Work instructions:
Set down the material exactly as given, please, from its first line through the line that includes "21. Crystal structure".

Segment Start: Exercise data

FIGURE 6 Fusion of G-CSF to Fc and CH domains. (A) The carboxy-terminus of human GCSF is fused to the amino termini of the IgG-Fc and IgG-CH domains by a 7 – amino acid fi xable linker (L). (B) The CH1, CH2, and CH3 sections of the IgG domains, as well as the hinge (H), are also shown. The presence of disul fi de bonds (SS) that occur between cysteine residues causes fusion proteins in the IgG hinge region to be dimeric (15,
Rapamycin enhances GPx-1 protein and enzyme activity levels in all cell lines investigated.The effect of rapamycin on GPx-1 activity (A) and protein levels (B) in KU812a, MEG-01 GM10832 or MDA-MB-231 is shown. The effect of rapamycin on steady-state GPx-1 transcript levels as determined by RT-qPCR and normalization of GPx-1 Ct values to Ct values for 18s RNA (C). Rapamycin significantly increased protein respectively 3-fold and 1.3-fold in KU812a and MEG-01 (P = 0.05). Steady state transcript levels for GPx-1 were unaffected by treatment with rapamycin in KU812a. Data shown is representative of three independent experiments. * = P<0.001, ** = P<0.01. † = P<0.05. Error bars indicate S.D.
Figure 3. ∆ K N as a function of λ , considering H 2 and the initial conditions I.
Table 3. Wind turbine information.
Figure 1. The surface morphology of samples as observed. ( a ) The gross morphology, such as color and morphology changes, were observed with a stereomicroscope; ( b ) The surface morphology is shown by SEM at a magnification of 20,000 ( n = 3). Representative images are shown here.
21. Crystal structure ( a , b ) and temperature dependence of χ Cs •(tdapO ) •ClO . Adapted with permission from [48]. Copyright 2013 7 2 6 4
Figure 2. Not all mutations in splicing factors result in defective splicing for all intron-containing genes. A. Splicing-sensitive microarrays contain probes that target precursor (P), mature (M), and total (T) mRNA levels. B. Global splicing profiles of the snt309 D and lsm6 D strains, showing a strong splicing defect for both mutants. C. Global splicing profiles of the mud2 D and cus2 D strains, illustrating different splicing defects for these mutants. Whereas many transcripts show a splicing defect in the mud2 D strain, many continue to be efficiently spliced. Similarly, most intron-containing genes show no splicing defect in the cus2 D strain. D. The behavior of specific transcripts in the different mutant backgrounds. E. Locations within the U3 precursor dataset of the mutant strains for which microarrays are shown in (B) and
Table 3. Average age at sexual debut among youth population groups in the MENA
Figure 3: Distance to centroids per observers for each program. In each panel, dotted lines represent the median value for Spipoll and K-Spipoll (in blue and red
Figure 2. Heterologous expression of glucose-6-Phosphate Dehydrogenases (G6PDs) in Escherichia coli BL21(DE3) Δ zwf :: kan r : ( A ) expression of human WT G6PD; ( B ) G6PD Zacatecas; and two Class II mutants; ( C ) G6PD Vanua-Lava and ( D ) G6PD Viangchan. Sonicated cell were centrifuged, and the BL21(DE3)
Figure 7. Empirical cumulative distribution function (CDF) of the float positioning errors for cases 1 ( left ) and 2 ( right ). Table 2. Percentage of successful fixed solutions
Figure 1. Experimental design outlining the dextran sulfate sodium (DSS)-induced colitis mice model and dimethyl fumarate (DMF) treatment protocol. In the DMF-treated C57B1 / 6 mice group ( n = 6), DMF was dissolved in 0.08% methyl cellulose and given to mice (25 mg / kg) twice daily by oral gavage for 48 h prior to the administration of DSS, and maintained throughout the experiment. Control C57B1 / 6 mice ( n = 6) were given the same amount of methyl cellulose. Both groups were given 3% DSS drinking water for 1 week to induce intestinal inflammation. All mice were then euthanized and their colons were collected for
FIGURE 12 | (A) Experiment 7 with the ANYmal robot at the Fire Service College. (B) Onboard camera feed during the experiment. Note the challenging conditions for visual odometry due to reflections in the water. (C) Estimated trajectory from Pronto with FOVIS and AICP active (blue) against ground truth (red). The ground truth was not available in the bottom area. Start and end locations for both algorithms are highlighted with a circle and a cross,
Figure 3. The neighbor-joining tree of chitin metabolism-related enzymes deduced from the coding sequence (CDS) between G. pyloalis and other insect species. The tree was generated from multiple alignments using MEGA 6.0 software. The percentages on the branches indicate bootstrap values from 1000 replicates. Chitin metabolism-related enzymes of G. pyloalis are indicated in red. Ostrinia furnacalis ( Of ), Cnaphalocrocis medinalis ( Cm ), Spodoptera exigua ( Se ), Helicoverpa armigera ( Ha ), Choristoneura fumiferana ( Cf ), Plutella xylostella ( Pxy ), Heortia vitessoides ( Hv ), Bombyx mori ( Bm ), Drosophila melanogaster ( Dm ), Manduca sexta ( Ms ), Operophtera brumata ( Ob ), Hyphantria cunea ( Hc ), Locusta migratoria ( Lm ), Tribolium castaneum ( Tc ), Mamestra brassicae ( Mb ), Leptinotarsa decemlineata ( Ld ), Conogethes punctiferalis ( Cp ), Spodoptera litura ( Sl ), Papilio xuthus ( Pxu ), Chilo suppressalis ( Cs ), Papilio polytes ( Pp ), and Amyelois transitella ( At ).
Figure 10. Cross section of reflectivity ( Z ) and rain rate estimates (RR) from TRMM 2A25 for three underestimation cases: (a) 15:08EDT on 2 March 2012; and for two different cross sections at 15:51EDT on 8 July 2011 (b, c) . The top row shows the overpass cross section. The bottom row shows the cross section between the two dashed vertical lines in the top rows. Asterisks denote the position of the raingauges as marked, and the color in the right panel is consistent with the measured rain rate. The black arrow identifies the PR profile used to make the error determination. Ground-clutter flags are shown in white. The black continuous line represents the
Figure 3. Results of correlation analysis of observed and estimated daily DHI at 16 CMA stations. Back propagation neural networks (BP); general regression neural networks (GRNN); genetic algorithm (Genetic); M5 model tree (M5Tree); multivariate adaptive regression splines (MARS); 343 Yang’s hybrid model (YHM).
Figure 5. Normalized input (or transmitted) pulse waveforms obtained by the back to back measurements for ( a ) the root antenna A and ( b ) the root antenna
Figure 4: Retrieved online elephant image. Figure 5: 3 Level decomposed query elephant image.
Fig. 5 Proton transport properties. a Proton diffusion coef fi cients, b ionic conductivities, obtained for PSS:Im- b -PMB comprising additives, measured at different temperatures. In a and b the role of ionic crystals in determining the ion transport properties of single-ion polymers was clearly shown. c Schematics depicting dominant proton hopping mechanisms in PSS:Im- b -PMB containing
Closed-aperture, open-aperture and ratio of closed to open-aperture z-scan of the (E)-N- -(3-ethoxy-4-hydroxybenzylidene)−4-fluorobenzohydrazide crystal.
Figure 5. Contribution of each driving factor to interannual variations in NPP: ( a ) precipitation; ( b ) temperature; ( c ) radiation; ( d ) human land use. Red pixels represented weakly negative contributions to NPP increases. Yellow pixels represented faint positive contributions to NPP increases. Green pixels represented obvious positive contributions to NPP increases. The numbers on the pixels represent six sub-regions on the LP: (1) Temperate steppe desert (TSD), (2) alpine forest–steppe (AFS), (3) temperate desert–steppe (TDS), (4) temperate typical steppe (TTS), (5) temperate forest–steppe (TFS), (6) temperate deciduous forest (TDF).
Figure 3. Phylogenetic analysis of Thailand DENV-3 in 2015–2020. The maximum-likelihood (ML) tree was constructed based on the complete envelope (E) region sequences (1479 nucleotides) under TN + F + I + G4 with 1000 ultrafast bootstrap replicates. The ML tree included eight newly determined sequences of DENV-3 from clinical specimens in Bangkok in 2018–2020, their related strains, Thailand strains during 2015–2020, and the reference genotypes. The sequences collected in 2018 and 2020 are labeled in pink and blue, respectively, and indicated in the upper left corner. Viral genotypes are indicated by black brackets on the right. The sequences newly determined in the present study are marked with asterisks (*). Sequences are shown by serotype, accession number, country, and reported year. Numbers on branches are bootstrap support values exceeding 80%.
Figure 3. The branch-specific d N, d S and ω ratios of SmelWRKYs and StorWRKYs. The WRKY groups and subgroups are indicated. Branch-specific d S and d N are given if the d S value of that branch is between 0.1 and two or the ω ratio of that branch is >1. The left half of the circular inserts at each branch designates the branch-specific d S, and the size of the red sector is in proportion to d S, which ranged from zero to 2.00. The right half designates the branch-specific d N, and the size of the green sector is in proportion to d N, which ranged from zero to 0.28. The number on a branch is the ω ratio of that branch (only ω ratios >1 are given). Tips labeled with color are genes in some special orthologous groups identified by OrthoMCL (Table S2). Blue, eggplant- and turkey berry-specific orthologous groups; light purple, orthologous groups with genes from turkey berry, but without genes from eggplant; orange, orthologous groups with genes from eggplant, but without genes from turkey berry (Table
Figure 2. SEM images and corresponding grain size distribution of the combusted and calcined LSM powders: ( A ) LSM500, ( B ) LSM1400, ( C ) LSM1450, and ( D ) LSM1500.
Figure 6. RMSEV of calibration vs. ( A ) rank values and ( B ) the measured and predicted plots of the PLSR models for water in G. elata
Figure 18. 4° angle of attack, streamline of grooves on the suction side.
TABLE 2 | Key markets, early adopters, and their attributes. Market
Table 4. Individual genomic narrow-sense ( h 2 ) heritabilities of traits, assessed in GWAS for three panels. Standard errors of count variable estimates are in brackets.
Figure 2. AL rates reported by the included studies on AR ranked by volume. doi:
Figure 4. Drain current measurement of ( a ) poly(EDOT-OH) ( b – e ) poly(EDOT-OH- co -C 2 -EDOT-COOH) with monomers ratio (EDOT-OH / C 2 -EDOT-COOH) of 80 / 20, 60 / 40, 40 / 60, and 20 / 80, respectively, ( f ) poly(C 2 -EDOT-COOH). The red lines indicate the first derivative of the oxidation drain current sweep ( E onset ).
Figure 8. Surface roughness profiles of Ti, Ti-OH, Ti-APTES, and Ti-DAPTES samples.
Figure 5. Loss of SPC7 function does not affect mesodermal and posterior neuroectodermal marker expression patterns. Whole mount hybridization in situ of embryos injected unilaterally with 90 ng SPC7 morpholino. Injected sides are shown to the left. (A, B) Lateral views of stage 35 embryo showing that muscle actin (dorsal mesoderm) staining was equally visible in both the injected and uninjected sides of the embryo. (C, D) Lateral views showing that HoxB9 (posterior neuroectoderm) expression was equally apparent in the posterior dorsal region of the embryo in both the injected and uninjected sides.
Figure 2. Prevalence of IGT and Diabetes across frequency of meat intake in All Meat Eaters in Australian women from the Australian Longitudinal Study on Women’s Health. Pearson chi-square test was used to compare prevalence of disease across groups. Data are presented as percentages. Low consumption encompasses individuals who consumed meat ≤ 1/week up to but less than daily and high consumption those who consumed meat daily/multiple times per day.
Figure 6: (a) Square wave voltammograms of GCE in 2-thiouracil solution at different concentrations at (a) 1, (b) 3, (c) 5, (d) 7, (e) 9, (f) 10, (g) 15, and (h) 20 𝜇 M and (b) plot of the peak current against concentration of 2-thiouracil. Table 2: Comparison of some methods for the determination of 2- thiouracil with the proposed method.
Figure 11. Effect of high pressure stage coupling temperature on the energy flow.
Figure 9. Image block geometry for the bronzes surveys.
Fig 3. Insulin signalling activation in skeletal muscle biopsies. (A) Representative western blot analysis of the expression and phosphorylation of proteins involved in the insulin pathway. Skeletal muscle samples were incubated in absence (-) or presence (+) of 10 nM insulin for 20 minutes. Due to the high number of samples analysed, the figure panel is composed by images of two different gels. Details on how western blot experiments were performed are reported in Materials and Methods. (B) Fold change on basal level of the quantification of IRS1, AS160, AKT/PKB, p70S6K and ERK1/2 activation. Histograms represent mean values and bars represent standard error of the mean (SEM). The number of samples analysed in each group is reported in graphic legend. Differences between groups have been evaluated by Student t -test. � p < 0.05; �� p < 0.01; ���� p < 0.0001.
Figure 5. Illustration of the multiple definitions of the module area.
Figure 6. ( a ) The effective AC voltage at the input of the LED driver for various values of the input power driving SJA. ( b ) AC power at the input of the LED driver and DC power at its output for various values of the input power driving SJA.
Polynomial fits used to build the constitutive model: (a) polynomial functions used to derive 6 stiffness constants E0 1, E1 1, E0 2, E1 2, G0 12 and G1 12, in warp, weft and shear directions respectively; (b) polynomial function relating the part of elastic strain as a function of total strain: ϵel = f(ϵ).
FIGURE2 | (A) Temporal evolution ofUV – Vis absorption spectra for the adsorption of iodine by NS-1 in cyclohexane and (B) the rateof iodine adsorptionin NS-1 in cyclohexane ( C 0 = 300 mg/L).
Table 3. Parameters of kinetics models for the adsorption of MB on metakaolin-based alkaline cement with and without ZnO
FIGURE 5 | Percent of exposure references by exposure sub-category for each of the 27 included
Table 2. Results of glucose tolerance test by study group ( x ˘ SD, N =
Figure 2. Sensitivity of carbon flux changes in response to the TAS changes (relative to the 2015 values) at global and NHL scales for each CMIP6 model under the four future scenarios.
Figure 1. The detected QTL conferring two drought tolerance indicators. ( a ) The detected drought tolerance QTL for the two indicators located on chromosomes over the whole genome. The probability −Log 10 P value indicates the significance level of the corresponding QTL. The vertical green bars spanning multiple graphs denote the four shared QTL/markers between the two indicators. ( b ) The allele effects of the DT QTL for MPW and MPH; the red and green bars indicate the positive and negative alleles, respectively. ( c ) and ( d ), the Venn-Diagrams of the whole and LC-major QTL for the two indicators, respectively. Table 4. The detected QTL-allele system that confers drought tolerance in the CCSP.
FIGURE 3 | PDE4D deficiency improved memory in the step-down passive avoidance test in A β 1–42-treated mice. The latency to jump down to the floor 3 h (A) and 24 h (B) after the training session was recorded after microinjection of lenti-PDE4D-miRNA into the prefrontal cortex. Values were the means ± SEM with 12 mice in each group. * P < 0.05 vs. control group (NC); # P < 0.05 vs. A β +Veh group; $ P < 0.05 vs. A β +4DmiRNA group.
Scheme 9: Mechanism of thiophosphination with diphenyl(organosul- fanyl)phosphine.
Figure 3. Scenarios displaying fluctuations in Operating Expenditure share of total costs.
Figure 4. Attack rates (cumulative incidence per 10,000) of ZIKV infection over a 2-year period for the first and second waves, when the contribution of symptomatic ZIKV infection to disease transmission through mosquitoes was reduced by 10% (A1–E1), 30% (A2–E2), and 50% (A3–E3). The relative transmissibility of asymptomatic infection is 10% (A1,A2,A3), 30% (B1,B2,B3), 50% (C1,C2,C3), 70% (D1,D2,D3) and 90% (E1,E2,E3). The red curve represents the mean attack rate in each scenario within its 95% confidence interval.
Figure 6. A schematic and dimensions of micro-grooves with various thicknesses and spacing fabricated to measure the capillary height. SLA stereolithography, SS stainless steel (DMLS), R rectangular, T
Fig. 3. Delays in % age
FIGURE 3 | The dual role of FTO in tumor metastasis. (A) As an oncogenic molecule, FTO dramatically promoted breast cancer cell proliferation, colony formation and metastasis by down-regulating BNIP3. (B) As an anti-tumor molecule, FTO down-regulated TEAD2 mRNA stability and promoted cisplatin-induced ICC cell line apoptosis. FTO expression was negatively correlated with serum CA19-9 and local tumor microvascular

Segment End: Exercise data

Output of the task:
FIGURE 6 Fusion of G-CSF to Fc and CH domains. (A) The carboxy-terminus of human GCSF is fused to the amino termini of the IgG-Fc and IgG-CH domains by a 7 – amino acid fi xable linker (L). (B) The CH1, CH2, and CH3 sections of the IgG domains, as well as the hinge (H), are also shown. The presence of disul fi de bonds (SS) that occur between cysteine residues causes fusion proteins in the IgG hinge region to be dimeric (15,
Rapamycin enhances GPx-1 protein and enzyme activity levels in all cell lines investigated.The effect of rapamycin on GPx-1 activity (A) and protein levels (B) in KU812a, MEG-01 GM10832 or MDA-MB-231 is shown. The effect of rapamycin on steady-state GPx-1 transcript levels as determined by RT-qPCR and normalization of GPx-1 Ct values to Ct values for 18s RNA (C). Rapamycin significantly increased protein respectively 3-fold and 1.3-fold in KU812a and MEG-01 (P = 0.05). Steady state transcript levels for GPx-1 were unaffected by treatment with rapamycin in KU812a. Data shown is representative of three independent experiments. * = P<0.001, ** = P<0.01. † = P<0.05. Error bars indicate S.D.
Figure 3. ∆ K N as a function of λ , considering H 2 and the initial conditions I.
Table 3. Wind turbine information.
Figure 1. The surface morphology of samples as observed. ( a ) The gross morphology, such as color and morphology changes, were observed with a stereomicroscope; ( b ) The surface morphology is shown by SEM at a magnification of 20,000 ( n = 3). Representative images are shown here.
21. Crystal structure ( a , b ) and temperature dependence of χ Cs •(tdapO ) •ClO . Adapted with permission from [48]. Copyright 2013 7 2 6 4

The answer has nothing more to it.